• **Provided data**:
----------
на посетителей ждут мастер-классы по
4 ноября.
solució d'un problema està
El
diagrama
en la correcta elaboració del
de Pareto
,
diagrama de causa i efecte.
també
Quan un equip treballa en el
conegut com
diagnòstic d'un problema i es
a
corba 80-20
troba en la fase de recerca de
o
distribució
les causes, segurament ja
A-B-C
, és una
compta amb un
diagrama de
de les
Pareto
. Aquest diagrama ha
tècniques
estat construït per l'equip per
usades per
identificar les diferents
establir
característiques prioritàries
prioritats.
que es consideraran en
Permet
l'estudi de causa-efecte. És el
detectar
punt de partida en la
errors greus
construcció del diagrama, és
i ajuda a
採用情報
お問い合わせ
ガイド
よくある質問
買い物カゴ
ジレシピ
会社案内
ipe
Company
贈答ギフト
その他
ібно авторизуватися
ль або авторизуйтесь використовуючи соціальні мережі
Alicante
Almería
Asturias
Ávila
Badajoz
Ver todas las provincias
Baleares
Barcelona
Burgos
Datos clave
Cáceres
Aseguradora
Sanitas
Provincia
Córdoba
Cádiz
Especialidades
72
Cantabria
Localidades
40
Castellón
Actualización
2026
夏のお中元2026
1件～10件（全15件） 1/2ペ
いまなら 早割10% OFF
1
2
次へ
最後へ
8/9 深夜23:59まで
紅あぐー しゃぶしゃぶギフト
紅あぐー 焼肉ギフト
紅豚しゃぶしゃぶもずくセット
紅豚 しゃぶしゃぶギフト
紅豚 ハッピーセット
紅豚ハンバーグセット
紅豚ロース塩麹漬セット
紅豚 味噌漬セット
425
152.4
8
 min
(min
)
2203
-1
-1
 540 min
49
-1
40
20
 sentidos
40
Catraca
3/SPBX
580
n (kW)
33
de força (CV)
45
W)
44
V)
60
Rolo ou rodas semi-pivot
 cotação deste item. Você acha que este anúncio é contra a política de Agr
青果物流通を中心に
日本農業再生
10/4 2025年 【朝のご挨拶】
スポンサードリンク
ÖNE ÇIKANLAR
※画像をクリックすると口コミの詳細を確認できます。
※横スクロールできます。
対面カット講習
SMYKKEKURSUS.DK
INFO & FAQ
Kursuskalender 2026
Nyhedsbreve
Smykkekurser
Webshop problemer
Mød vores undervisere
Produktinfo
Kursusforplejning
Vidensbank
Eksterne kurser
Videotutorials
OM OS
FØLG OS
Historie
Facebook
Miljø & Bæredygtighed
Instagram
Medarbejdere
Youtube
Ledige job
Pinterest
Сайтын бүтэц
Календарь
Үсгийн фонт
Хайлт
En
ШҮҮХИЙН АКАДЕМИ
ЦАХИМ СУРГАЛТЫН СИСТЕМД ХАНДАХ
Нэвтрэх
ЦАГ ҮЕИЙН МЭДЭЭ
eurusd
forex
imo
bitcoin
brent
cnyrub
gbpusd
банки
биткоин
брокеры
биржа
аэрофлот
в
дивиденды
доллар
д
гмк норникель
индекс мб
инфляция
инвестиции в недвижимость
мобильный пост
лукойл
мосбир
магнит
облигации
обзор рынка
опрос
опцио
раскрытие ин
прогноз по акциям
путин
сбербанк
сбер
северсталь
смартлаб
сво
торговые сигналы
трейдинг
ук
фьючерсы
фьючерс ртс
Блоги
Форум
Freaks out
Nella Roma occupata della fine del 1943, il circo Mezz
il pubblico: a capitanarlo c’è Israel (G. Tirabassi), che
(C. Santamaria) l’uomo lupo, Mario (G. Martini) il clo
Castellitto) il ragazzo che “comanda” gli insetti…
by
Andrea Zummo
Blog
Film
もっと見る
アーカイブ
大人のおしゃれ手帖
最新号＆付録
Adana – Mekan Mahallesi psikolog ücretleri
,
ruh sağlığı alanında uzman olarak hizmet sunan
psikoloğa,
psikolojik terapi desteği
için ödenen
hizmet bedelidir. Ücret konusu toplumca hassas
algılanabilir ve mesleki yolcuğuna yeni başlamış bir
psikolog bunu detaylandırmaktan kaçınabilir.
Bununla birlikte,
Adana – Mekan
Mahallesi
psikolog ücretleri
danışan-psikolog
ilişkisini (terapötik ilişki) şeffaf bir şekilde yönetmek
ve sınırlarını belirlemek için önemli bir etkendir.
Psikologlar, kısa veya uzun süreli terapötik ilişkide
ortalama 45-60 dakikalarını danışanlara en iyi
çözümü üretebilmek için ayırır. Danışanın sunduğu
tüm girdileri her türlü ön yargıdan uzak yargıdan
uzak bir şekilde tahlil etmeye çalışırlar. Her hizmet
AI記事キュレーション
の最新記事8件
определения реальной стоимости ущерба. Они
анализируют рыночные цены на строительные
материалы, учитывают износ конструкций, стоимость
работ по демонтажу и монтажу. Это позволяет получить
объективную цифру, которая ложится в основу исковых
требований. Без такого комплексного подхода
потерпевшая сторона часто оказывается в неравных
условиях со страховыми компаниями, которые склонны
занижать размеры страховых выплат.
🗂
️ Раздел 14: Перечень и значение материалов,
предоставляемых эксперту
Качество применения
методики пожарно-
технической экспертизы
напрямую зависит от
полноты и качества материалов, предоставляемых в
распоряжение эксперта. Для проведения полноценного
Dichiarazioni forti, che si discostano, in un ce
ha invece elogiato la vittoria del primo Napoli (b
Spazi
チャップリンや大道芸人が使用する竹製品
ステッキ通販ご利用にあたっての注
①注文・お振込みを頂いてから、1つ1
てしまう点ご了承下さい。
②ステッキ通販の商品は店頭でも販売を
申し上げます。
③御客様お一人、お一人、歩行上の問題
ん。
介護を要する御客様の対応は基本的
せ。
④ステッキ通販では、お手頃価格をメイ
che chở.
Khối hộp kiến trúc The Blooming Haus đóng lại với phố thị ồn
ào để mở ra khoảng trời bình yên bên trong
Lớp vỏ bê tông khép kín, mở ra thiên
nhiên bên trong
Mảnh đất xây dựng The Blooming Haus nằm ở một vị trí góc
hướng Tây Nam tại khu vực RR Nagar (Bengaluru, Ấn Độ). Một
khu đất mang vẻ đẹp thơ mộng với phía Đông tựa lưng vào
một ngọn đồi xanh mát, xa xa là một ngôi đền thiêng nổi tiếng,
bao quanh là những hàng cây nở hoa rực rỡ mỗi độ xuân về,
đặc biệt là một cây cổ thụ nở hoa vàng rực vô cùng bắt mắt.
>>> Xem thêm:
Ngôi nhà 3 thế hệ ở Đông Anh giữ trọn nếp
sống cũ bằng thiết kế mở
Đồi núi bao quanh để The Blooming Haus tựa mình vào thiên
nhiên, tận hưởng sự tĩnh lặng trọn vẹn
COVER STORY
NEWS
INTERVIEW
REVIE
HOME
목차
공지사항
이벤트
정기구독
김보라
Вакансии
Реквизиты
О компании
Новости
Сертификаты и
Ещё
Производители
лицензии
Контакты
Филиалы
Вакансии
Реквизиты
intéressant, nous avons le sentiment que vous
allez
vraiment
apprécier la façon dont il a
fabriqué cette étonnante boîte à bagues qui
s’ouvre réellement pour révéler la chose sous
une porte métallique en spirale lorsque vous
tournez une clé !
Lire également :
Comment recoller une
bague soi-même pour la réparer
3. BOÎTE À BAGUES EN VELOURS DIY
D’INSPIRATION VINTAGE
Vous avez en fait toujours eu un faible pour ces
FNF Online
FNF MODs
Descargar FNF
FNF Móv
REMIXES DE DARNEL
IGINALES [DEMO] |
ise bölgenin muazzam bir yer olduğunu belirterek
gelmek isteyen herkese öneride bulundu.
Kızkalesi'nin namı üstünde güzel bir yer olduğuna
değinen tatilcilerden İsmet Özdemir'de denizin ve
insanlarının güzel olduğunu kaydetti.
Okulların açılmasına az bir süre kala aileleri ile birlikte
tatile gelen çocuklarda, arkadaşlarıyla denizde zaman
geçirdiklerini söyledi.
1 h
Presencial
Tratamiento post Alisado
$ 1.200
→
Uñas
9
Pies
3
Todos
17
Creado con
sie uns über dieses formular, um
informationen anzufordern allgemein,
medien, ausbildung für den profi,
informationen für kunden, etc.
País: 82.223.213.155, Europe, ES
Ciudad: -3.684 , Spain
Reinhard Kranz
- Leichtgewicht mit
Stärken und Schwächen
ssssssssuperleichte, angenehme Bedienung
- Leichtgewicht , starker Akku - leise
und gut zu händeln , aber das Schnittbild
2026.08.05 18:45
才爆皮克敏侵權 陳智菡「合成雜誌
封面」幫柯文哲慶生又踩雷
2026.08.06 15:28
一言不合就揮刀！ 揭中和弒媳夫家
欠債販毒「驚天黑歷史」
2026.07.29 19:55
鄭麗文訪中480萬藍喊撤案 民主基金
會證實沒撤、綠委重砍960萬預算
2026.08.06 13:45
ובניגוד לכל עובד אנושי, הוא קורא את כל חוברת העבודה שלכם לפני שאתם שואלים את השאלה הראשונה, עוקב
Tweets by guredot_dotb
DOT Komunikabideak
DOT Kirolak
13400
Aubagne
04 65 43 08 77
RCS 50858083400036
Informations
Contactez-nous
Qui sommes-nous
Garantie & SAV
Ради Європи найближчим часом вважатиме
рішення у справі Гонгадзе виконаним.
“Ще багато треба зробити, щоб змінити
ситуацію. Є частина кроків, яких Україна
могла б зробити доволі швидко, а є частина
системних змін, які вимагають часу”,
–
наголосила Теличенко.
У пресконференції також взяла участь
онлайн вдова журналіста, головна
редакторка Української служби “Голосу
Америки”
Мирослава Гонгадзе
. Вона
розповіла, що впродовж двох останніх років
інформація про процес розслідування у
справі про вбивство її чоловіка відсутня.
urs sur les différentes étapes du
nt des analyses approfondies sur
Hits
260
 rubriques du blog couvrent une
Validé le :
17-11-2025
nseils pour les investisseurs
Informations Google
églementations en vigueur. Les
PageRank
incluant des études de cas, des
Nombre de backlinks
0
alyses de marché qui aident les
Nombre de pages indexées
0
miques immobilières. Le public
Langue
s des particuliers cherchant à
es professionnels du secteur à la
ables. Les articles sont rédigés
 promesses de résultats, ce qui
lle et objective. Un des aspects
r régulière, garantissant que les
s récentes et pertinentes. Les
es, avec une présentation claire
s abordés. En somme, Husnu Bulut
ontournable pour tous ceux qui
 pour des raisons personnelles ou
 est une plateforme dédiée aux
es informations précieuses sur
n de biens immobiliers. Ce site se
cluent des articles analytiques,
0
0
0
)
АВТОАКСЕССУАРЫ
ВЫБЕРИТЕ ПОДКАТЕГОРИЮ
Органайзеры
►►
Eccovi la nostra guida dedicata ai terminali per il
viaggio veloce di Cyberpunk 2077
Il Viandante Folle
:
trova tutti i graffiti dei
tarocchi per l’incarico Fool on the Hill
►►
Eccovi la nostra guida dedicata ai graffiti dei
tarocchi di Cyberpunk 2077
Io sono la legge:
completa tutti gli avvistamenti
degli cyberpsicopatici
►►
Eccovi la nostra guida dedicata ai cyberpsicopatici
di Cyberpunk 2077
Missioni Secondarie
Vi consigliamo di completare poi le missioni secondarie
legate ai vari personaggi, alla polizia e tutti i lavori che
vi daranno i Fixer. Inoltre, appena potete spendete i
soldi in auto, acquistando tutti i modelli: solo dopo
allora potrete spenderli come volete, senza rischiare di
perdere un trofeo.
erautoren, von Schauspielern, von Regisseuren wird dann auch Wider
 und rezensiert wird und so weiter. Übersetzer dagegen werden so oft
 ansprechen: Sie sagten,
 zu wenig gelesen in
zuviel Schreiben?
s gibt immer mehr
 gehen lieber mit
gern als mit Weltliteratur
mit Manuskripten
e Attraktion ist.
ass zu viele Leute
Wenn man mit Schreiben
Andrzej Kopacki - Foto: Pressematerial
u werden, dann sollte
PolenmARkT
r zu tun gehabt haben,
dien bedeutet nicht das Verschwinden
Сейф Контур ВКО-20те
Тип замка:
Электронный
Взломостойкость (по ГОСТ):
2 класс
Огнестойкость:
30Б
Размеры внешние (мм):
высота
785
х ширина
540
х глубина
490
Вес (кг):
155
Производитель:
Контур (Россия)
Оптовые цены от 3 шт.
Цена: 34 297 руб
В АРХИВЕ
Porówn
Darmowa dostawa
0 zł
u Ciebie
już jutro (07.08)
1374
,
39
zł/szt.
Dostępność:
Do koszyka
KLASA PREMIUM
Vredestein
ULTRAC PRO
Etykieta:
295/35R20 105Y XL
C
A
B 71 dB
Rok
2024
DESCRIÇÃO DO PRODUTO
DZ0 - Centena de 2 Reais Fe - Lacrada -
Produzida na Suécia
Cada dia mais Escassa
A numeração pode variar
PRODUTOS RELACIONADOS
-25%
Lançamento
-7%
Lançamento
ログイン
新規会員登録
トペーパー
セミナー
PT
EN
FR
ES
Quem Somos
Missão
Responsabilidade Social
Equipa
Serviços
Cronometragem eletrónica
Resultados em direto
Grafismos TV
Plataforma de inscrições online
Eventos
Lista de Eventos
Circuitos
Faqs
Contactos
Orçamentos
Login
----------
• **Exercise**: Copy down every line of the material above that includes the string "dann".

• **Output for this exercise**:
erautoren, von Schauspielern, von Regisseuren wird dann auch Wider
u werden, dann sollte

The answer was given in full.